Breakbeatsの車窓から


Malcom Kipe / Breakspiracy Theories
 (2005, Merck)

 μ-ziq主宰のPlanet-MuからはNautilis名義でもリリースしている、テキサス州オースティンをベースに活動するプロデューサーMalcom Kipeのデビューアルバム。

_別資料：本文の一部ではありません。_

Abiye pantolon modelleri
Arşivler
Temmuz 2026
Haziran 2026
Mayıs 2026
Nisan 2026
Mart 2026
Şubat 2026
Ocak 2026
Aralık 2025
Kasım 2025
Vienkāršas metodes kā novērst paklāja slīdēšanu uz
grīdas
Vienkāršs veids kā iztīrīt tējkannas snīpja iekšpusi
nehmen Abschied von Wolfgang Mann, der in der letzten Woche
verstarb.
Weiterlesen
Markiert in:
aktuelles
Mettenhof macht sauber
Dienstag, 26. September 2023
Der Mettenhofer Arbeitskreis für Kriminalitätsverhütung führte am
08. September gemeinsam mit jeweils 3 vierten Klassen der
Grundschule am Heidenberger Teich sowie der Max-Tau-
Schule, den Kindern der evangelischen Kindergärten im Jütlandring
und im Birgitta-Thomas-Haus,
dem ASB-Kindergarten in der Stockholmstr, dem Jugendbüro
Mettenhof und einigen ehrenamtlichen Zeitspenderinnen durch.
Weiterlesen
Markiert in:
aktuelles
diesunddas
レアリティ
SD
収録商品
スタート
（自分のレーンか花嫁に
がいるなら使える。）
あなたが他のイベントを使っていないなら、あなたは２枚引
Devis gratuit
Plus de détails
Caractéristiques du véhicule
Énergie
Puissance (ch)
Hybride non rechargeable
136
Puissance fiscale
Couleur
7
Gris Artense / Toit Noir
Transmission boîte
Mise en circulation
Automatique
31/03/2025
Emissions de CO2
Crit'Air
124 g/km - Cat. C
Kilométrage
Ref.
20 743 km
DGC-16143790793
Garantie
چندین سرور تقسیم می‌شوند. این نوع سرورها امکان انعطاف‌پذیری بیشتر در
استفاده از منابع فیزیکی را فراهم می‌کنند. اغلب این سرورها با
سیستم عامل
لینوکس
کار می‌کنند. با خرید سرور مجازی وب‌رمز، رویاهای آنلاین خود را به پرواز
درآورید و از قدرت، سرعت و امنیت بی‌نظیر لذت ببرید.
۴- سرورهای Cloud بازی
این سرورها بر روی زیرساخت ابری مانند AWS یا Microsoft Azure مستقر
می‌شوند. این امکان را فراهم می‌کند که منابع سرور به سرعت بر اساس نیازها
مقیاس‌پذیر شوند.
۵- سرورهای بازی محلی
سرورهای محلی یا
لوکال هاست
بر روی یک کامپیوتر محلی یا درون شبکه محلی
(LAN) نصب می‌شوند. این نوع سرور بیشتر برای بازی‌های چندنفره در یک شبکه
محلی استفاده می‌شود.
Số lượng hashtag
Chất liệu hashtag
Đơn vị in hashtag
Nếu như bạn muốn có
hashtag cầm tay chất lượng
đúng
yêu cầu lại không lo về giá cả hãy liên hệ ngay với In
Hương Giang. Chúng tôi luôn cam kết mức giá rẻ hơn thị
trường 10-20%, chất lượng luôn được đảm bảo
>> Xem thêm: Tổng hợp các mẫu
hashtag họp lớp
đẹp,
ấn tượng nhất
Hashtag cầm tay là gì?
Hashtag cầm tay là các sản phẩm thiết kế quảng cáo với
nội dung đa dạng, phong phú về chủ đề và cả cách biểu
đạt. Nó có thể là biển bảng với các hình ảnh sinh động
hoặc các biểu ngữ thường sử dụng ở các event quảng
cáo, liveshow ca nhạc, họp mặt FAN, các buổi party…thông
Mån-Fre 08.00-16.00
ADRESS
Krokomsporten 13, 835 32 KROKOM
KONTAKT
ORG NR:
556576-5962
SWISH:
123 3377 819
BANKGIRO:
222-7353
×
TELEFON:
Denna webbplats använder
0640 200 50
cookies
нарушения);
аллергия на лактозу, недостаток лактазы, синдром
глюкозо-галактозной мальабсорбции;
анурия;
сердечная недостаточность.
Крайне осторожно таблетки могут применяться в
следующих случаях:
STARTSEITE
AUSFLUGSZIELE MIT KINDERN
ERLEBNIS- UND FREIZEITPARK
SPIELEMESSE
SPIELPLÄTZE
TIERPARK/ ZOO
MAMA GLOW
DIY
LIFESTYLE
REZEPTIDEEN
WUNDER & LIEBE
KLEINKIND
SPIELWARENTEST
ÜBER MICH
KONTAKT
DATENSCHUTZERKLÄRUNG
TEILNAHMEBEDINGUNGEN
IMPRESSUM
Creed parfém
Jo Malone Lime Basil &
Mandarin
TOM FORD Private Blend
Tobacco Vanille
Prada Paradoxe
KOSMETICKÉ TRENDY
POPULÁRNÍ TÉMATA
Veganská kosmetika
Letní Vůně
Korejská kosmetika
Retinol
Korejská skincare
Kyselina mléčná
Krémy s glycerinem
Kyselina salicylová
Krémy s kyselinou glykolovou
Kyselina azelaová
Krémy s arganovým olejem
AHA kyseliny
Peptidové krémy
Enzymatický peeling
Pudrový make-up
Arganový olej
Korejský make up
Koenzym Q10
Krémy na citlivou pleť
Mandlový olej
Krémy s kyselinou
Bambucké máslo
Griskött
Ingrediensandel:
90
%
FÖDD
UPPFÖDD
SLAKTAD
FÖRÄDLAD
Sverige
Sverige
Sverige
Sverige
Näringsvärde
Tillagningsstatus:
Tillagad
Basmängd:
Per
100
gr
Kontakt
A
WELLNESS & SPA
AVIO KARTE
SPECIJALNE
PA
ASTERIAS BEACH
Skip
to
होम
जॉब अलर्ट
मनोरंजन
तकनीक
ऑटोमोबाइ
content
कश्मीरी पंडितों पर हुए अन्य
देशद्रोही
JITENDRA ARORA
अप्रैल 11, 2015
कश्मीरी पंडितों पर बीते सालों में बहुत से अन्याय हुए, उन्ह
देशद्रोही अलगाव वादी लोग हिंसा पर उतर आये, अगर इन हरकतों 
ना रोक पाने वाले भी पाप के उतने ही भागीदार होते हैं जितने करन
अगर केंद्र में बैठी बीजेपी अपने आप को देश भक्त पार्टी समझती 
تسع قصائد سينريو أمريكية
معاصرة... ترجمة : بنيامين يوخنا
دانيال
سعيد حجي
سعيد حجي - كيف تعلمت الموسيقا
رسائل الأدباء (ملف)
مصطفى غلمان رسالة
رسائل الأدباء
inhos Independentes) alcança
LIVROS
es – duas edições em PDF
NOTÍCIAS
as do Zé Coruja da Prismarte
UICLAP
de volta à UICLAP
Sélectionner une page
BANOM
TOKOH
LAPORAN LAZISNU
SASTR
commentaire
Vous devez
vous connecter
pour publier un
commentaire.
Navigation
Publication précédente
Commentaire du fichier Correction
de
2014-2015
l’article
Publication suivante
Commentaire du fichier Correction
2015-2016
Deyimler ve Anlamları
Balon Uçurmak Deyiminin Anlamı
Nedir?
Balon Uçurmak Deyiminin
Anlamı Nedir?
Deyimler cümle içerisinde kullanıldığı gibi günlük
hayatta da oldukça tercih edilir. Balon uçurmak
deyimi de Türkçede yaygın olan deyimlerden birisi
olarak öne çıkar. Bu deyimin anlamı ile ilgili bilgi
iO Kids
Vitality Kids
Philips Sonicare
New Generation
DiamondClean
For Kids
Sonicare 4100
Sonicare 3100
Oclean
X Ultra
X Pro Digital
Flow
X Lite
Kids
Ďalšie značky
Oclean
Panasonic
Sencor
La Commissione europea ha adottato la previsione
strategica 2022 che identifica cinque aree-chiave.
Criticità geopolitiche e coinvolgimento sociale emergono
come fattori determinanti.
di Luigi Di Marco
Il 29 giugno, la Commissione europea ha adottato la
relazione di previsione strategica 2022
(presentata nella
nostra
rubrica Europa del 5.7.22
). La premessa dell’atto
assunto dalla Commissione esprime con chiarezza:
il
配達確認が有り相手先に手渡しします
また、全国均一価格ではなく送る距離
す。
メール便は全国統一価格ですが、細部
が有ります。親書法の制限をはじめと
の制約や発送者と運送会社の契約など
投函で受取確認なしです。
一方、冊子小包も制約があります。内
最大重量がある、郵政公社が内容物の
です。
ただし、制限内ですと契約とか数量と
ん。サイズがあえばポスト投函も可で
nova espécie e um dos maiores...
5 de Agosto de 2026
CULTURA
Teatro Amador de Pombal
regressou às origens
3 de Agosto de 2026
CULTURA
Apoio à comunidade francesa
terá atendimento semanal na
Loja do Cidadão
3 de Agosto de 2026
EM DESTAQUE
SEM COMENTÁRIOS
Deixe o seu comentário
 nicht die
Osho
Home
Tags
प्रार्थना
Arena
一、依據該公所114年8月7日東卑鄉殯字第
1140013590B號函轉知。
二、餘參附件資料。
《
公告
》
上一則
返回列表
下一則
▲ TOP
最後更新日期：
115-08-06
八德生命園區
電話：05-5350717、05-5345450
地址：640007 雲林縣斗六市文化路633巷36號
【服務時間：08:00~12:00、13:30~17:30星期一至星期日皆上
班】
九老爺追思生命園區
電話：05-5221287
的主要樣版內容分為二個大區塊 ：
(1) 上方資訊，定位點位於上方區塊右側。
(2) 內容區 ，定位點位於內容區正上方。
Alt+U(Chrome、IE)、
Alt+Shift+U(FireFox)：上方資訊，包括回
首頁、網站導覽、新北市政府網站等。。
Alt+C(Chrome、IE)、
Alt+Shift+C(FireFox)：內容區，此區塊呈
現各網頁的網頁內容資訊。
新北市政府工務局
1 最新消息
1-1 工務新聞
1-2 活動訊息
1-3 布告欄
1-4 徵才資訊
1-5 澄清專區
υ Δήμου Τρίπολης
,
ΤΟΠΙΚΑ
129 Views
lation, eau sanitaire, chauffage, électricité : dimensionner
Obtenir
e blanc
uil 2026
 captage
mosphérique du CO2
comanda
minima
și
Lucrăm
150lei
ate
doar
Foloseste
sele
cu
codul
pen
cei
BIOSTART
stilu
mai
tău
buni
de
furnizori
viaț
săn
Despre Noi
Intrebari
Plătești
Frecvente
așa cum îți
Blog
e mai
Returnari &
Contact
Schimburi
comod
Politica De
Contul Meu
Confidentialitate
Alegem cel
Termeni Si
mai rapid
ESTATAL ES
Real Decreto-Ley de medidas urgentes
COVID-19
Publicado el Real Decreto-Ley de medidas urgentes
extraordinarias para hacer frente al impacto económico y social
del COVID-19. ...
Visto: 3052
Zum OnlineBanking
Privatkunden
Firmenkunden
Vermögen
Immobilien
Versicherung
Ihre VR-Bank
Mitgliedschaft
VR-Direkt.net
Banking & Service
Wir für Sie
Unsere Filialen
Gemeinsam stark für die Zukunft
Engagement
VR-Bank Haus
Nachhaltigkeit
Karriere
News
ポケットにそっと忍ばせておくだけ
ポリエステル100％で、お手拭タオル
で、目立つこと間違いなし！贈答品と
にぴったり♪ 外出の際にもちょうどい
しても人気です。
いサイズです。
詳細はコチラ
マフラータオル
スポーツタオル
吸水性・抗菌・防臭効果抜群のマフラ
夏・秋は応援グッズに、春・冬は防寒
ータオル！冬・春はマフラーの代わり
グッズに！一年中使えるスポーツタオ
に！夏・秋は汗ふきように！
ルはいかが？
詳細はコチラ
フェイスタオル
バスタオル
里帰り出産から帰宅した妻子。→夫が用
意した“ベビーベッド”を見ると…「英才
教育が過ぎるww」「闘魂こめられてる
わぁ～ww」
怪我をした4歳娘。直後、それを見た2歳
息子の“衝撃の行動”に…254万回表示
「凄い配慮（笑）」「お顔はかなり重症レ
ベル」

 Merckのサイトにも彼のサイトにもバイオグラフィーが全然載っていなかったので、詳細はわからりませんが、Malcom Kipeという名はBad/Abnormalという意の‘Mal’とComputer Output Microfilmの略の‘Com’、Stealという意の‘Kipe’から作られたものらしく、主にDJ PremierからRamsey Lewisといったアーティストたちに影響を受けたとか。また、上記の名義以外にもFelix HoenikkerというDJ/ヴィジュアル・プロジェクト名義も持つみたいです。個人的な好みでMerckはあまり聴いていなかったのですが、このMalcom KipeはPrefuse 73以降のエレクトロニカ・ヒップホップを多々輩出しているレーベルに所属しているとは思えない異色のビート・クリエイター。政治的な刺激からくるものを音として表現しているみたいなのですが、そんなコンセプトを思わせないジャジーな風合いの風雅な生音サンプルを中心にしたインスト・ヒップホップを展開していて、またMerck色のエレクトロニカ・ヒップホップやExpress Risingのような優美な空気感を持ち合わせたアブストラクト・ヒップホップ、バグパイプ・サンプルを用いた民族的なトラックなど、一言では言い表せないくらいの幅広い音楽性を見せ付けてくれています。19曲と曲数が多いのでアルバムとしては中弛みしてしまうとこもありますが、クオリティの高い曲揃いのアルバムです。